▶ Text:

▼

2010-03-05 Thread Stephen Tetley
2010/3/5 Günther Schmidt gue.schm...@web.de:

 When you say that you use monads to the left and right, do you mean using
 pre-defined monad instances, or do you construct your own, ie. define
 something to be an instance of a monad and then write codes using that
 instance?

Hi Günther


One view of Monads (in the context of Haskell) is that they provide effects:

 - State Monad - state

 - Maybe monad - partiality (answer or failure)

 - Error monad - partiality with some answer type for the failure
(variation of Maybe)

 - Environment monad aka Reader - read only access to context

 - Writer monad - tracing - write only access to context

 - List monad - non-determinism

 - Resumption monad - interleaving for (simulating) concurrency


Because a monad (in the context of Haskell) is an implementation of
the Monad type class and the obligation to satisfy the monad laws,
there are quite few 'variations on a theme' monads  e.g.:

Jerzy Karczmarczuk's time travel State Monad
http://users.info.unicaen.fr/~karczma/arpap/revpearl.pdf

Ralf Hinze's - partial CPS monad Typed Quote/Antiquote
-- paper currently off-line unfortunately

The codensity monad - variation on the CPS monad
http://www.cs.nott.ac.uk/~gmh/wrapper2.pdf

Plus unique but currently rare monads, e.g:

Probability
http://web.engr.oregonstate.edu/~erwig/papers/PFP_JFP06.pdf


These latter monads still represent effects, and one should be able to
define them as transformers (I think, I haven't actually tried), but
they less common presumably because people have found less need for
the effects they provide.

▲

▶ Listed entries:
▼

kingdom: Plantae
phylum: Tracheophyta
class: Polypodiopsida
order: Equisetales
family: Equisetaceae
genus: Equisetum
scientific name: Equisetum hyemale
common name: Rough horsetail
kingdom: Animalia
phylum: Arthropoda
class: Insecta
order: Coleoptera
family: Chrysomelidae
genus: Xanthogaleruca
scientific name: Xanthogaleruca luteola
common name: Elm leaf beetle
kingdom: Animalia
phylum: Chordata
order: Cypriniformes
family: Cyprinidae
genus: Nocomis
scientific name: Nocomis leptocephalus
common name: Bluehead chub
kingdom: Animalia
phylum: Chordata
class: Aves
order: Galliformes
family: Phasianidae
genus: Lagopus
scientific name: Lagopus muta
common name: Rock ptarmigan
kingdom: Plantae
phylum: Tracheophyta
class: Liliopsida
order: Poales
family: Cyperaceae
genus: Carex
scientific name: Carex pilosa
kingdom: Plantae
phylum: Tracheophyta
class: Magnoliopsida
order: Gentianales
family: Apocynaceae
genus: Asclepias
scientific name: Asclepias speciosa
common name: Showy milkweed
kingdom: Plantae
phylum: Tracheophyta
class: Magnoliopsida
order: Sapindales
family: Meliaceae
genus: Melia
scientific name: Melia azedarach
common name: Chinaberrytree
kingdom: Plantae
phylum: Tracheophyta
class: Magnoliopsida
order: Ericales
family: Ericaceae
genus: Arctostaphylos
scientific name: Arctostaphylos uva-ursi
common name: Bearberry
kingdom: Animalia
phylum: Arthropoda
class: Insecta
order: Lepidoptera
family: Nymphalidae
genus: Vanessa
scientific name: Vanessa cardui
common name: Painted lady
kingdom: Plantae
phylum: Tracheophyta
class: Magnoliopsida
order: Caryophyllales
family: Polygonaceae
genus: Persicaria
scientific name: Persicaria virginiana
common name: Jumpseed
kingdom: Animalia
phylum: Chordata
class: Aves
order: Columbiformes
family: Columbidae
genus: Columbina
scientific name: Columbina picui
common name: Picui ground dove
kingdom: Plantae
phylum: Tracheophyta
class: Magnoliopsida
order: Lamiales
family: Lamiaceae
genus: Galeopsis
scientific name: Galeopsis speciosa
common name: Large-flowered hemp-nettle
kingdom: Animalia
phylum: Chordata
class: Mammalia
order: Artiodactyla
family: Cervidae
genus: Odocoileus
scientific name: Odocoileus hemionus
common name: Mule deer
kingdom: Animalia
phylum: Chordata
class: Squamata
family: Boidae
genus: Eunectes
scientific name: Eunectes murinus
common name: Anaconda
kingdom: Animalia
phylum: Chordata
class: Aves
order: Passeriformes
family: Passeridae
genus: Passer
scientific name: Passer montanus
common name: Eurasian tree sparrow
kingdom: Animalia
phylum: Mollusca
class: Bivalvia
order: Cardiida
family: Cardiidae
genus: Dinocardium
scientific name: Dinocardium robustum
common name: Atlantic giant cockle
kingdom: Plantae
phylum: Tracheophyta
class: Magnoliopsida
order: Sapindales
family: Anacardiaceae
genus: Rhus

▲

In the text on Haskell monads, what effect is attributed to the Writer monad?

Tracing, which gives write-only access to context.